The other case is that of Walker v. Great Northern Railway Co. 28 L. R. (Ire.) 69, in which the facts were: A woman far advanced in pregnancy took passage on defendant’s railway. There was an accident to the train whereby the mother and the child were seriously injured, so that the child was born a cripple. The action was by the child to recover damages, and on demurrer the court held the suit could not be maintained. The cause could only have been sustained on the ground the defendant road had failed to observe some duty it owed to the child arising generally by reason of its position as a common carrier or of some contract with the child. The declaration did not disclose the railroad company had knowledge of the existence of the child or of the condition of the mother, or that there was any contract with reference to the carriage of the child or any consideration paid for such carriage. The ruling of the court that the railway company was not answerable to the child can have no influence adverse to the plaintiff in the case at bar. Here the appellee hospital knew of the condition of the mother and of the existence of the plaintiff in her womb, contracted with direct reference to the safety and care of both mother and child, and received compensation for the performance of a duty to both.

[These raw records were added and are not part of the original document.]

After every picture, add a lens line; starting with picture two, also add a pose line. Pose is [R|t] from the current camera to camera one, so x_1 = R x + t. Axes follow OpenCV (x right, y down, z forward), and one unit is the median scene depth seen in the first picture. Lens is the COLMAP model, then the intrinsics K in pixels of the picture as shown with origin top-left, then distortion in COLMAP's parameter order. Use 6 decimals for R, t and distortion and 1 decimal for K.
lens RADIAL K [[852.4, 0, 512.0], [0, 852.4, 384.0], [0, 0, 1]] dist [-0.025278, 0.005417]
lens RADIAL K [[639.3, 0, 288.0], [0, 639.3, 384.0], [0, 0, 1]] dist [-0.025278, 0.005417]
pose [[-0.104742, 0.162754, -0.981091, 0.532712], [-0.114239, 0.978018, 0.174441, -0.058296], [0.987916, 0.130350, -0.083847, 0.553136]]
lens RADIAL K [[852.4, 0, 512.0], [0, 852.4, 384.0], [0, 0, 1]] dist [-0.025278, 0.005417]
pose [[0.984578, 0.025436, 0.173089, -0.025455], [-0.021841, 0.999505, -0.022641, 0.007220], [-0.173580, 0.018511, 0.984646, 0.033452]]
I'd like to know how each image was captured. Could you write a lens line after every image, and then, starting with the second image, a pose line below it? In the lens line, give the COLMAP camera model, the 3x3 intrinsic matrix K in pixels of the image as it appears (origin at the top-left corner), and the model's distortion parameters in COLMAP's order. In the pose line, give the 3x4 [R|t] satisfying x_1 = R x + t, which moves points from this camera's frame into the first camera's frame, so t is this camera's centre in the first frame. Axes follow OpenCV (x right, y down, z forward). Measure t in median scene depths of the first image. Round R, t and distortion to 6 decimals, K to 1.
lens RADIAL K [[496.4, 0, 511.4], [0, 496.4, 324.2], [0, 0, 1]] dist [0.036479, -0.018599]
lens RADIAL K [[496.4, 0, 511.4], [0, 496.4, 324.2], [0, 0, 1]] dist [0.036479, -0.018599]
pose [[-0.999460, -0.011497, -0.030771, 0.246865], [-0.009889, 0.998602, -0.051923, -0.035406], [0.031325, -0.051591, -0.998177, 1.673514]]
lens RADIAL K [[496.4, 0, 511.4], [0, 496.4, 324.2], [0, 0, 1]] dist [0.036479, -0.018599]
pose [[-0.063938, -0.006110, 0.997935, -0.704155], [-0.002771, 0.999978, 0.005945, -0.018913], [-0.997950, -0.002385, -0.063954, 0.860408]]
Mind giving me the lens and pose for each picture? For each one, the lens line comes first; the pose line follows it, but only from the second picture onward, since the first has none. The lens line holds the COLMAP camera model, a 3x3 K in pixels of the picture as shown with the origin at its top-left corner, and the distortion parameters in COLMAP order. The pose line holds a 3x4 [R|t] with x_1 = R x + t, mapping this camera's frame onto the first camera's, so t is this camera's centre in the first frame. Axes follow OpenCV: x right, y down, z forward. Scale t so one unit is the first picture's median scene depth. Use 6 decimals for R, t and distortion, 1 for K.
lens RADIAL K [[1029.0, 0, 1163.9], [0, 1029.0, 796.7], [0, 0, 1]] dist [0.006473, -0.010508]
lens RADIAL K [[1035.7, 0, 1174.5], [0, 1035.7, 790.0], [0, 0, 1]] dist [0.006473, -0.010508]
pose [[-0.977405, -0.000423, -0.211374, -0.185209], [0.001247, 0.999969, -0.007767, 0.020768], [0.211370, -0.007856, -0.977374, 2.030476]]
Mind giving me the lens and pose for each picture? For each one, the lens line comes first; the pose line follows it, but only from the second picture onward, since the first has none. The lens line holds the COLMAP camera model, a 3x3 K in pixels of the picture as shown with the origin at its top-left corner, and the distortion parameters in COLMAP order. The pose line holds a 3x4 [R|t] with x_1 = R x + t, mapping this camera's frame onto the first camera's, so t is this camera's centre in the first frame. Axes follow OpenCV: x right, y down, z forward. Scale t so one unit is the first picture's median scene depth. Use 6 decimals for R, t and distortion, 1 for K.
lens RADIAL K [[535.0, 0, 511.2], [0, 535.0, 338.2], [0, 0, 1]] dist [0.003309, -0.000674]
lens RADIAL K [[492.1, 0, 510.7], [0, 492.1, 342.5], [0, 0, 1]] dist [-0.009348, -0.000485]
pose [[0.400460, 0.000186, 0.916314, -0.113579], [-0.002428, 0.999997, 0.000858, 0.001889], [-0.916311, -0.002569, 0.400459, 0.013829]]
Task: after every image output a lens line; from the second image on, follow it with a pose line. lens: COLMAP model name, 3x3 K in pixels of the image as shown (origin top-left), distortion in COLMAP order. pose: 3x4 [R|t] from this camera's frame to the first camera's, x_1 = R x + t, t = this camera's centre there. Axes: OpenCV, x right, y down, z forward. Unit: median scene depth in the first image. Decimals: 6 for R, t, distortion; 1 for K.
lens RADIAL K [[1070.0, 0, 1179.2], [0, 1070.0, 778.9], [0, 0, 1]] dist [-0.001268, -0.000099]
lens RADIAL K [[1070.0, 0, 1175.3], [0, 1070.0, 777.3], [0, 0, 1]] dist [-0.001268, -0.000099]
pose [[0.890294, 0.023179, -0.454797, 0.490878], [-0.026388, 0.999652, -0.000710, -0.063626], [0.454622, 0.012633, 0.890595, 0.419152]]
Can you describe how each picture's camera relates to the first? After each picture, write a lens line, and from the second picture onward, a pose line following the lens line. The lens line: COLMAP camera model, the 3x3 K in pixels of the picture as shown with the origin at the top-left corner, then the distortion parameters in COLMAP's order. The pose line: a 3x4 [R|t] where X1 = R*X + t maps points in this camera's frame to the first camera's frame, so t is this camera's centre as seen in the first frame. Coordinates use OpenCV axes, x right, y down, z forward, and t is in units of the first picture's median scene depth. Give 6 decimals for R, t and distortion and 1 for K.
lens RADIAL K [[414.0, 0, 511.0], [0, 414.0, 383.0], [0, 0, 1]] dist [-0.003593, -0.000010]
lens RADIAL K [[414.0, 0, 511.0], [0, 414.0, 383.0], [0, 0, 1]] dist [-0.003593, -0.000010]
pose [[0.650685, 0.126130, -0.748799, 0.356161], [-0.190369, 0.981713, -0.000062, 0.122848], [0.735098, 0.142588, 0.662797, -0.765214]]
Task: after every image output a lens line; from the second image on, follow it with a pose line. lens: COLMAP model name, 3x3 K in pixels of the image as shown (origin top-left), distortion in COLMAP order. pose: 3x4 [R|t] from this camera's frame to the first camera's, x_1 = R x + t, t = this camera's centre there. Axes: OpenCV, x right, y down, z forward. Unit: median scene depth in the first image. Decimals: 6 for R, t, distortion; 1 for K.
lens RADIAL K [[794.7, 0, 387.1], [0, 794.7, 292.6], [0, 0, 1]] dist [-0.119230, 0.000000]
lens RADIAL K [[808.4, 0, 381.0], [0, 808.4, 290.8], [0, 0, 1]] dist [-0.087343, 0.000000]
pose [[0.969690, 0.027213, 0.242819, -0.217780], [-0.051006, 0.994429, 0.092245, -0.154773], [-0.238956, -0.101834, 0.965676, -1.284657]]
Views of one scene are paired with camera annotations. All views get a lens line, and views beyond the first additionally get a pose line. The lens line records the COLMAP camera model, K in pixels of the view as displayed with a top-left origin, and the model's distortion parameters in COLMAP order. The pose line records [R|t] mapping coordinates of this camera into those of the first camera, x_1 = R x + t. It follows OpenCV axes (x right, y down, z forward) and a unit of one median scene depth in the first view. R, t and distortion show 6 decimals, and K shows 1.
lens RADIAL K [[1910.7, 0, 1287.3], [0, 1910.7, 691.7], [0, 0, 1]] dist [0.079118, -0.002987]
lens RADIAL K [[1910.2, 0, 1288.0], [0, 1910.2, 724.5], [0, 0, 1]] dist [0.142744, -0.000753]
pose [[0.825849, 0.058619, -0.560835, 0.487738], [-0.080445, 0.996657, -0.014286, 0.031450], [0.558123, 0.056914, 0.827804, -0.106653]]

If in delivering a child an attending physician, acting for a compensation, should wantonly or by actionable negligence injure the limbs of the infant, and thereby cause the child, although born alive and living, to be maimed and crippled in body or members, it would be abhorrent to every impulse of justice or reason to deny to such a child a right of action against such physician to recover damages for the wrongs and injuries inflicted by such physician. The appellee corporation owed it as a duty to the plaintiff, though unborn, to bestow due and ordinary care and skill to the matter of his preservation and safety, before and at the time of his birth. ■ It appeared from the declaration that duty was neglected, and that the limbs and body of plaintiff received injuries by reason of such negligence, and that his legs and arms are now maimed and crippled by reason thereof. Should compensation for his injuries be denied on a mere theory, known to be false, that the injury was not to his person but to the person of the mother? The law should, it seems to me, be, that whenever a child in útero is so far advanced in pre-natal age as that, should parturition by natural or artificial means occur at such age, such child could and would live separable from the mother and grow into the ordinary activities of life, and is afterwards born and becomes a living human being, such child has a right of action for any injuries wantonly or negligently inflicted upon his or her person at such age of viability, though then in the womb of the mother. That proposition having been established, that an adjustment of damages with the mother could not preclude the child would naturally and necessarily follow.

The argument there can be no certainty an unborn child is dead or alive when an injury is inflicted upon the mother is answered by the allegations of the declaration that the plaintiff was born alive and is a living human being. There was, therefore, no uncertainty as to the fact the plaintiff was alive in the mother’s" womb when the injuries were inflicted.